From the records below, find each line with the string "metrics" and copy it.

BEGIN Supplied data

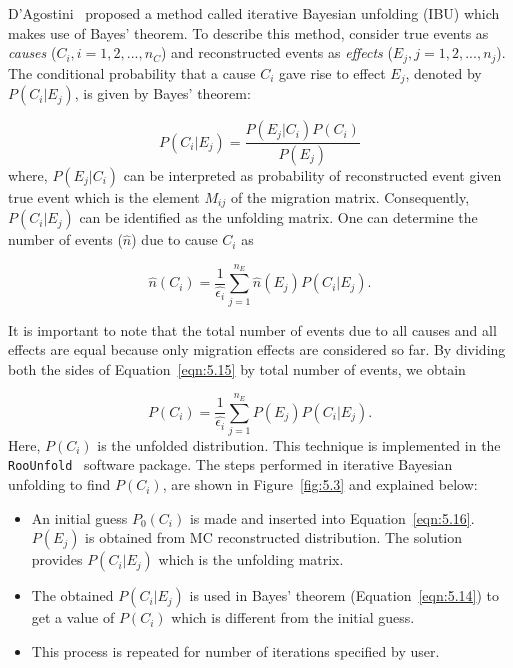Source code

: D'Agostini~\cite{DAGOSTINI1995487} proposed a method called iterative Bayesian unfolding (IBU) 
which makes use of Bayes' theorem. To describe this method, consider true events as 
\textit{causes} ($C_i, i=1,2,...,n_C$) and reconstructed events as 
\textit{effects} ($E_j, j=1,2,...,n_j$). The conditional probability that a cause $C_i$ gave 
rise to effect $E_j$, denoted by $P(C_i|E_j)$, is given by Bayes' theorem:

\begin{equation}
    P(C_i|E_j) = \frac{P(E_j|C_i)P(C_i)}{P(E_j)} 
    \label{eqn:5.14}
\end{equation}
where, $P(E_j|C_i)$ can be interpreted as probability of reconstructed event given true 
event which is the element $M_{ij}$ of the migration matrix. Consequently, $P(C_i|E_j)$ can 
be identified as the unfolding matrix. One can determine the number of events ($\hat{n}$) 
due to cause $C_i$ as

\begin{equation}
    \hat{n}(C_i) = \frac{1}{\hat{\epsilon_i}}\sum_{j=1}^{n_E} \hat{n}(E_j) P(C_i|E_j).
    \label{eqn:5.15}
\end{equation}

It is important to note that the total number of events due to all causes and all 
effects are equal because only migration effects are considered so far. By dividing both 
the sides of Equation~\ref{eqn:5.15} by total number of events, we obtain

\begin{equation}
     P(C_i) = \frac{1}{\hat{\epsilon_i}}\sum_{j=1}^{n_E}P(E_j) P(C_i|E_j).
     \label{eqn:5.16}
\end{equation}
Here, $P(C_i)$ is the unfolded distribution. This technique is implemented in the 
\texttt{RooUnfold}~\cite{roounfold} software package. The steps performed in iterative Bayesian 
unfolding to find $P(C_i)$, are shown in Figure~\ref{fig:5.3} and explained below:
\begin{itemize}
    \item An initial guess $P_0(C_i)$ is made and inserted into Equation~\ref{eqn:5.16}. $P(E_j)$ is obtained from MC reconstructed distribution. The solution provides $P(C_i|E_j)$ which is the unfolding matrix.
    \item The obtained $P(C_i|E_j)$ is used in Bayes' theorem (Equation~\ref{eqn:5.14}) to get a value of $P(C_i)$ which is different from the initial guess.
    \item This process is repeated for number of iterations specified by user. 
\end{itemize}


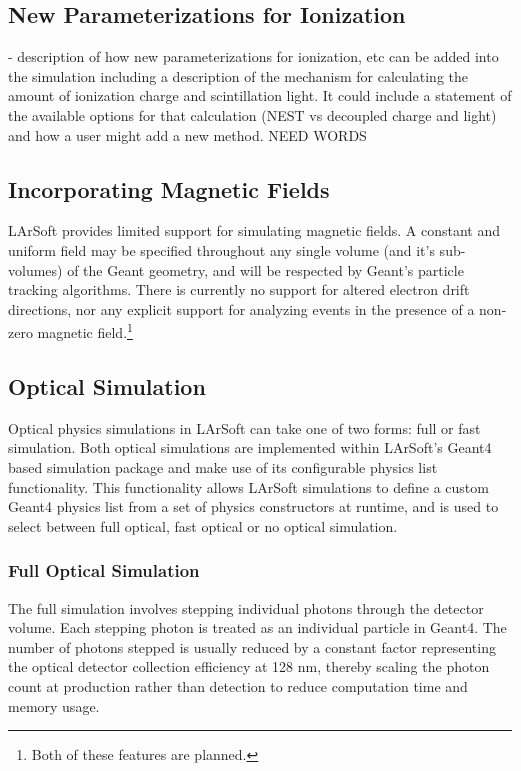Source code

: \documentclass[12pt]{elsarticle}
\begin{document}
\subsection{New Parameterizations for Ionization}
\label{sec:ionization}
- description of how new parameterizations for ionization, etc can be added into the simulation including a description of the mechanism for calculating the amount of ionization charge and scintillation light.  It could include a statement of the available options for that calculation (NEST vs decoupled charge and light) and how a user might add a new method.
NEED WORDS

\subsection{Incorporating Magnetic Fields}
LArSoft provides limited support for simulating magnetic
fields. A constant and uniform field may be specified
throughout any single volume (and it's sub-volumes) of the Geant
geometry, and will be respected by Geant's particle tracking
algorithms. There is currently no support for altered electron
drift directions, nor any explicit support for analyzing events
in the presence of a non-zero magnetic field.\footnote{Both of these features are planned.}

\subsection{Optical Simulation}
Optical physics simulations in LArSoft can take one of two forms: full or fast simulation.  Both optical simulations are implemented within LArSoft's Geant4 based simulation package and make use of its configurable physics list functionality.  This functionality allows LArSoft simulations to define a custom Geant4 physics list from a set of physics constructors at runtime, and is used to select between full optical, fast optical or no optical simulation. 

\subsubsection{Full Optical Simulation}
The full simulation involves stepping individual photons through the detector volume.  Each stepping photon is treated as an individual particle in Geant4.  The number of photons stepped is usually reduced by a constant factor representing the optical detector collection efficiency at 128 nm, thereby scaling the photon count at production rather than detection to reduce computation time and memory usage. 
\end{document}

END Supplied data
BEGIN Supplied data

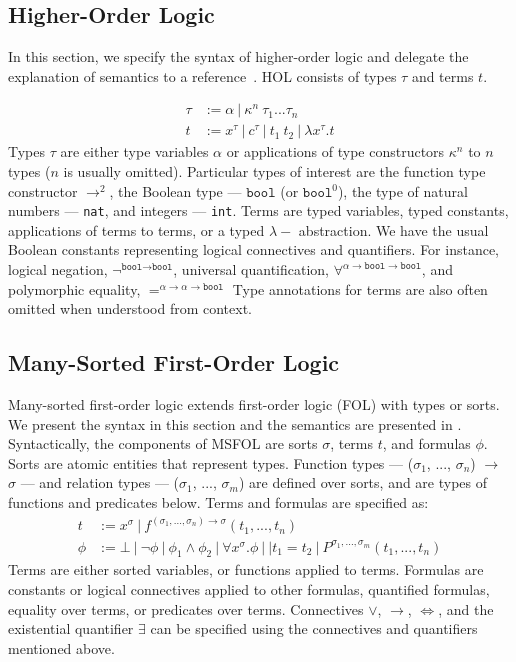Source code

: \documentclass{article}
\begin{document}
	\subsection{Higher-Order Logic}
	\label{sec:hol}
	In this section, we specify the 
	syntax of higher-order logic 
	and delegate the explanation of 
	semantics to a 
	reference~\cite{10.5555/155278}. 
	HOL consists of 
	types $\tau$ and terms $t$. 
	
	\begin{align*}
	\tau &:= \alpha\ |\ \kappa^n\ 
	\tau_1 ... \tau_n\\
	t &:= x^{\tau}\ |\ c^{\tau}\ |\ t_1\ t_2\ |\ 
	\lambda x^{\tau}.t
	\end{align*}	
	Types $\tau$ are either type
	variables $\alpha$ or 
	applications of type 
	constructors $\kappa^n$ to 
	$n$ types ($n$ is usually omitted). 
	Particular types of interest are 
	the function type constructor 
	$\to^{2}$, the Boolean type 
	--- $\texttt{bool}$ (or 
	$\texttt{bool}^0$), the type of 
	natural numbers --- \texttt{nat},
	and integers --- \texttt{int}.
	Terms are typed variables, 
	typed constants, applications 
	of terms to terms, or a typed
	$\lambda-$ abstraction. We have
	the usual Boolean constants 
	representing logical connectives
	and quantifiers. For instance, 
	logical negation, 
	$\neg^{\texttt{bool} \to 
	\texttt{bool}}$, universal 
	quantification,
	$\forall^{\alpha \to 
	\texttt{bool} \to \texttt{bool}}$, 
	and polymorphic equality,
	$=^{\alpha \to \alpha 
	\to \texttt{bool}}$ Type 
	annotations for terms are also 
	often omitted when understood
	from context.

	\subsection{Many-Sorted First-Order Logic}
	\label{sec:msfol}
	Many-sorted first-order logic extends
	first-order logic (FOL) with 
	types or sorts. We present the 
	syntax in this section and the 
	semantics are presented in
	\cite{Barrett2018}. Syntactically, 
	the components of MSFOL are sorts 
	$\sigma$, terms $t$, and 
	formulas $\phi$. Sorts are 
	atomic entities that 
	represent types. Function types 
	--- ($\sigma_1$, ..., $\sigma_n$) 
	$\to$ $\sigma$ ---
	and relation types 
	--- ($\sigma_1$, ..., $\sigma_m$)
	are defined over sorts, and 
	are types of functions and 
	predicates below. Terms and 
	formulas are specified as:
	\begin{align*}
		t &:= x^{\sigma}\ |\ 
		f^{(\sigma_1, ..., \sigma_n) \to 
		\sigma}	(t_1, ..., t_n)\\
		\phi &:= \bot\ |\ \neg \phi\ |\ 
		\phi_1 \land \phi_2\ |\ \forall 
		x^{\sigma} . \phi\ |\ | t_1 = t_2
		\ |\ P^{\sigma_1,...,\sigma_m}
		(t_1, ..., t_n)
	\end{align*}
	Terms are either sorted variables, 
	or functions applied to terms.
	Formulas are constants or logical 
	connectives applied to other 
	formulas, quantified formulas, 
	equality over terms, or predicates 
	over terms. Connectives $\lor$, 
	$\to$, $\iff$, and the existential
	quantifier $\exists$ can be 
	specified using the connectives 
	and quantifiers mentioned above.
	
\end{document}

END Supplied data
BEGIN Supplied data

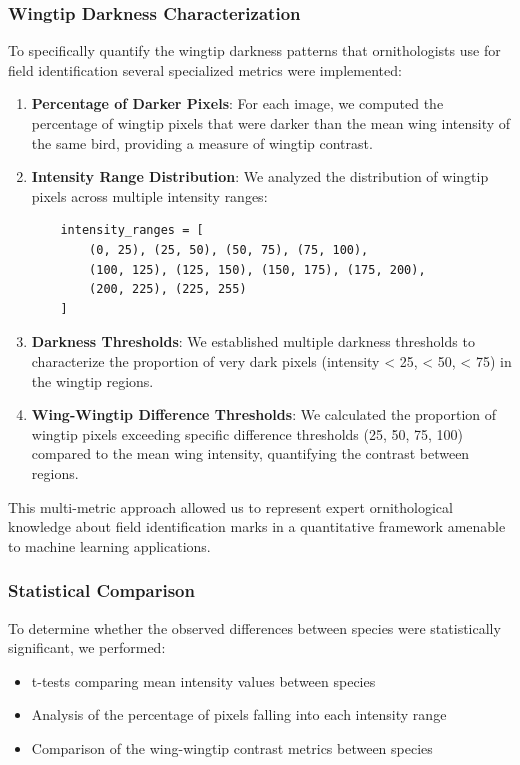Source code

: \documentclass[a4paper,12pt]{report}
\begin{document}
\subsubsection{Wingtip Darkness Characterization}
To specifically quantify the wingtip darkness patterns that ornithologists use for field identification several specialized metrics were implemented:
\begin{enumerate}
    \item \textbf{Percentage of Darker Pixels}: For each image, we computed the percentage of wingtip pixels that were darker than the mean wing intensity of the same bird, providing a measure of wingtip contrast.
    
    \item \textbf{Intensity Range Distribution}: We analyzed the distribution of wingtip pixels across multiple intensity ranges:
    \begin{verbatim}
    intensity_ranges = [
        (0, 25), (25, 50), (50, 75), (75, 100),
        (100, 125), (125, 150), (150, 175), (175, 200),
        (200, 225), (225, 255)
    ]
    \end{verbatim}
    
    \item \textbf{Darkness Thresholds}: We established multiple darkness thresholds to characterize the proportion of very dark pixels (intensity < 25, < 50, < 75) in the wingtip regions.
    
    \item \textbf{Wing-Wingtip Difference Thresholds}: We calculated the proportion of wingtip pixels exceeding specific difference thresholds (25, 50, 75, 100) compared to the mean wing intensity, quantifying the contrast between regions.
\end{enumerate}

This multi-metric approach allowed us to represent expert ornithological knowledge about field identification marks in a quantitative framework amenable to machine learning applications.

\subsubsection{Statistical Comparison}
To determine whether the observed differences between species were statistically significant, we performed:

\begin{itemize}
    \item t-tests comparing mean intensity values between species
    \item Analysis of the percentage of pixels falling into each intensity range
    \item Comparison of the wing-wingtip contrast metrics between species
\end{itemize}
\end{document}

END Supplied data

> **Answer to this exercise**:
To specifically quantify the wingtip darkness patterns that ornithologists use for field identification several specialized metrics were implemented:
    \item Comparison of the wing-wingtip contrast metrics between species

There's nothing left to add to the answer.